In the universe of Dave Duncan’s Hero! it is found that some quasars appear to move across the sky and therefore are not actually quasars but alien STL starships. Humans learn how to build similar ships but never do manage to contact the aliens – at least as far as the characters in the book know, as with STL travel and lightspeed communication no one on a given world really knows what’s going on anywhere else.
I used to be in the planetary science field and a friend of mine there once noted that Mars has proven remarkably successful at taking chemical signals that we come up with as potential evidence for life and forcing us to look harder until we figure out an abiogenic process that could cause that signal.

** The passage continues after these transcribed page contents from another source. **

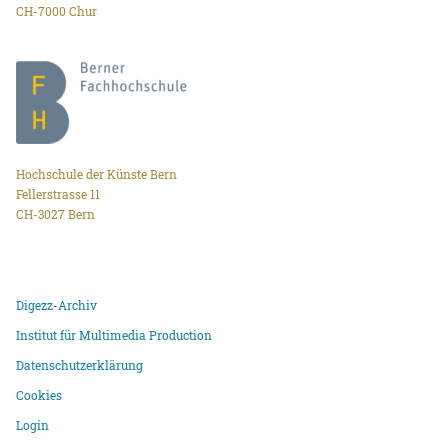
CH-7000 Chur
Hochschule der Künste Bern
Fellerstrasse 11
CH-3027 Bern
Digezz-Archiv
Institut für Multimedia Production
Datenschutzerklärung
Cookies
Login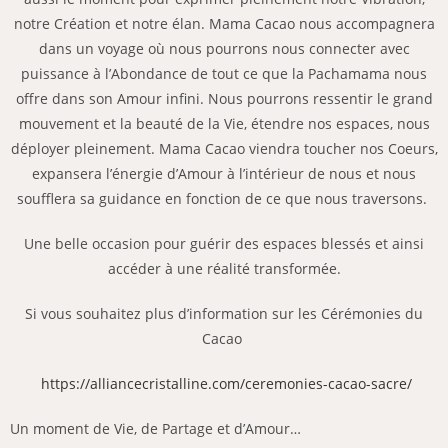
notre Création et notre élan. Mama Cacao nous accompagnera
dans un voyage où nous pourrons nous connecter avec
puissance à l’Abondance de tout ce que la Pachamama nous
offre dans son Amour infini. Nous pourrons ressentir le grand
mouvement et la beauté de la Vie, étendre nos espaces, nous
déployer pleinement. Mama Cacao viendra toucher nos Coeurs,
expansera l’énergie d’Amour à l’intérieur de nous et nous
soufflera sa guidance en fonction de ce que nous traversons.
Une belle occasion pour guérir des espaces blessés et ainsi
accéder à une réalité transformée.
Si vous souhaitez plus d’information sur les Cérémonies du
Cacao
https://alliancecristalline.com/ceremonies-cacao-sacre/
Un moment de Vie, de Partage et d’Amour…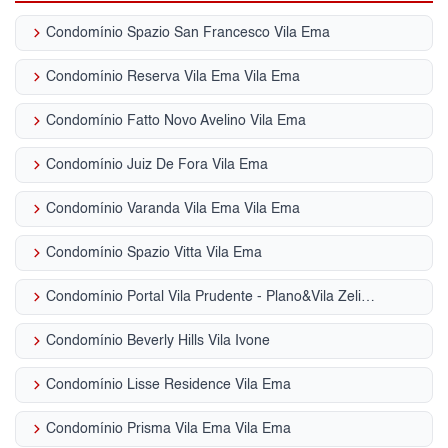
keyboard_arrow_right
Condomínio Spazio San Francesco Vila Ema
keyboard_arrow_right
Condomínio Reserva Vila Ema Vila Ema
keyboard_arrow_right
Condomínio Fatto Novo Avelino Vila Ema
keyboard_arrow_right
Condomínio Juiz De Fora Vila Ema
keyboard_arrow_right
Condomínio Varanda Vila Ema Vila Ema
keyboard_arrow_right
Condomínio Spazio Vitta Vila Ema
keyboard_arrow_right
Condomínio Portal Vila Prudente - Plano&Vila Zelina Vila Graciosa
keyboard_arrow_right
Condomínio Beverly Hills Vila Ivone
keyboard_arrow_right
Condomínio Lisse Residence Vila Ema
keyboard_arrow_right
Condomínio Prisma Vila Ema Vila Ema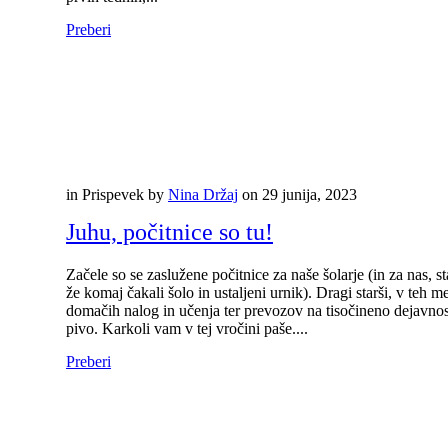
Preberi
in
Prispevek
by
Nina Držaj
on
29 junija, 2023
Juhu, počitnice so tu!
Začele so se zaslužene počitnice za naše šolarje (in za nas, 
že komaj čakali šolo in ustaljeni urnik). Dragi starši, v teh 
domačih nalog in učenja ter prevozov na tisočineno dejavnost
pivo. Karkoli vam v tej vročini paše....
Preberi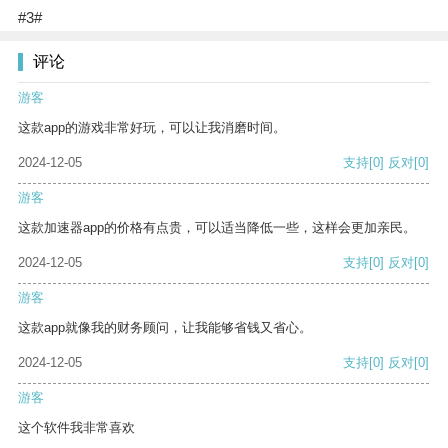
#3#
评论
游客
这款app的游戏非常好玩，可以让我消磨时间。
2024-12-05
支持
[0]
反对
[0]
游客
这款加速器app的价格有点贵，可以适当降低一些，这样会更加亲民。
2024-12-05
支持
[0]
反对
[0]
游客
这款app就像我的财务顾问，让我能够省钱又省心。
2024-12-05
支持
[0]
反对
[0]
游客
这个软件我非常喜欢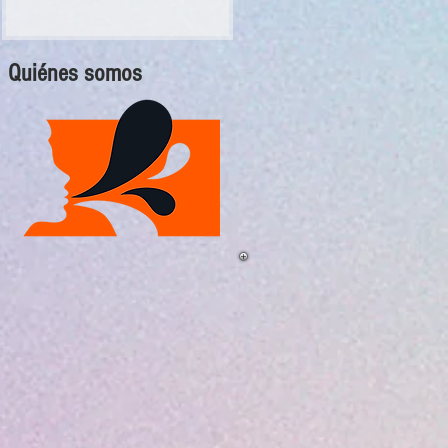
Quiénes somos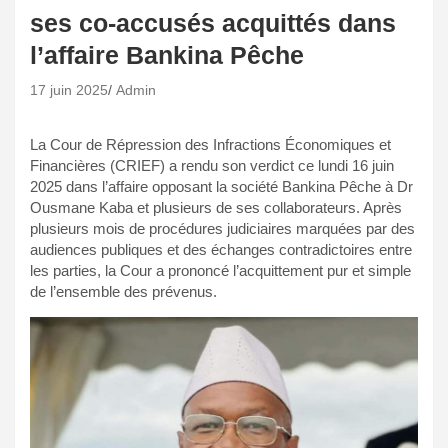
ses co-accusés acquittés dans
l’affaire Bankina Pêche
17 juin 2025
Admin
La Cour de Répression des Infractions Économiques et
Financières (CRIEF) a rendu son verdict ce lundi 16 juin
2025 dans l’affaire opposant la société Bankina Pêche à Dr
Ousmane Kaba et plusieurs de ses collaborateurs. Après
plusieurs mois de procédures judiciaires marquées par des
audiences publiques et des échanges contradictoires entre
les parties, la Cour a prononcé l’acquittement pur et simple
de l’ensemble des prévenus.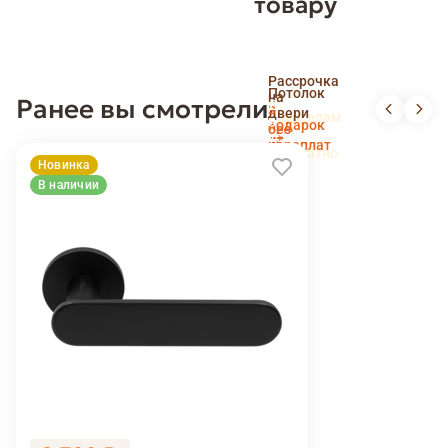
товару
Скидка
Рассрочка
пенсионерам
Потолок
на
Ранее вы смотрели
и
Доставка
в
двери
новоселам
и
подарок
без
установка
переплат
беслпатно
Новинка
В наличии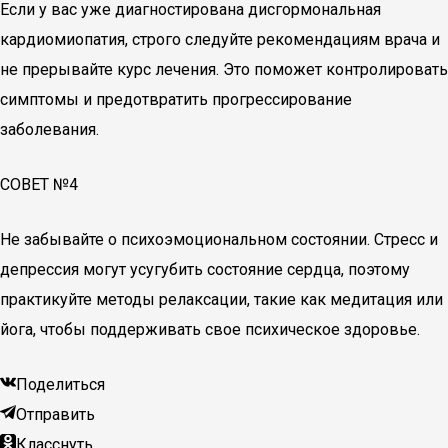
Если у вас уже диагностирована дисгормональная
кардиомиопатия, строго следуйте рекомендациям врача и
не прерывайте курс лечения. Это поможет контролировать
симптомы и предотвратить прогрессирование
заболевания.
СОВЕТ №4
Не забывайте о психоэмоциональном состоянии. Стресс и
депрессия могут усугубить состояние сердца, поэтому
практикуйте методы релаксации, такие как медитация или
йога, чтобы поддерживать свое психическое здоровье.
Поделиться
Отправить
Класснуть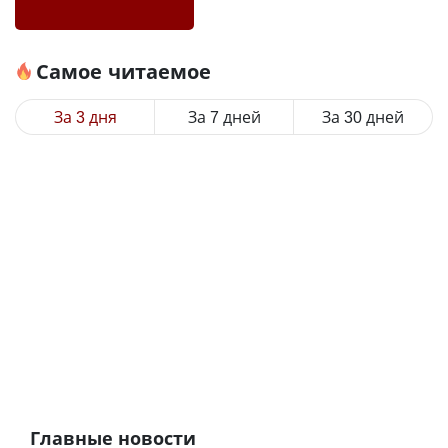
Самое читаемое
За 3 дня
За 7 дней
За 30 дней
Главные новости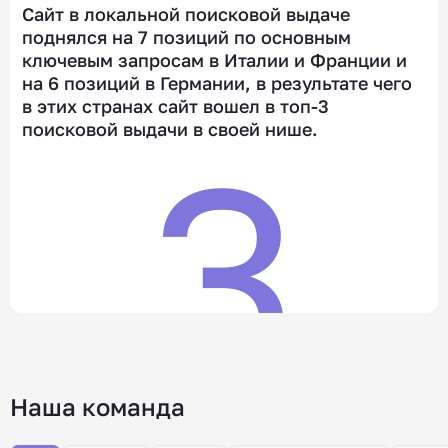
Сайт в локальной поисковой выдаче
поднялся на 7 позиций по основным
ключевым запросам в Италии и Франции и
на 6 позиций в Германии, в результате чего
в этих странах сайт вошел в топ-3
поисковой выдачи в своей нише.
3
Наша команда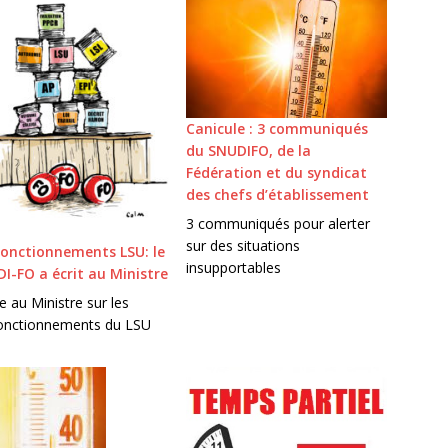
Canicule : 3 communiqués
du SNUDIFO, de la
Fédération et du syndicat
des chefs d’établissement
3 communiqués pour alerter
sur des situations
onctionnements LSU: le
insupportables
I-FO a écrit au Ministre
e au Ministre sur les
onctionnements du LSU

Many, if not most of the detection methods considered today rely on waste – radio signals going to space from communications, heat from computations, etc. and the more advanced civilizations, the lest waste they are likely to generate. I think our best chance is either to find a civilization like ours, that has not yet learned to be terribly efficient, or a communication from more advanced civilization that is specifically targeted at “retards” like us, fine-tuned to be discoverable by regular astronomical observations (as suggested by Jiil Tarter once, on the idea that a civilization spends more time on astronomy than on SETI). This argument of increased efficiency also questions the widely accepted opinion that there is no Kardashev Type 3 civilization in the Milky Way – there could be one or even more, if they are too efficient for us to detect. We wrote an article about this – search for: A qualitative classification of extraterrestrial civilizations
Yes, that’s what I’ve long assumed — that in order to become truly advanced, a civilization would need to learn to be efficient and leave a minimal footprint on its environment. It’s like how Earth’s own radio leakage has diminished over the decades as we’ve switched from broadcast signals to cable and satellite, so by now, the only signals an alien civilization could really pick up from Earth would be military or aviation radars.
Particularly over interstellar distances, you’d want tight-beam signals with as little spread and leakage as possible so you didn’t waste energy, so the only way we’d pick up such a signal is if we passed directly through a beam, in which case it would probably be unrepeatable.
Indeed, I think the whole Kardashev scheme is based on a flawed premise, that a civilization would inevitably keep using more and more energy without limit until it devoured all the energy in a galaxy. It stands to reason that if an advanced civilization got more efficient, its energy demands would not skyrocket without limit, and conceivably might even plateau or diminish if they find ways to do more with less energy. Perhaps we don’t detect Dyson shells because really advanced civilizations don’t need that much energy after all.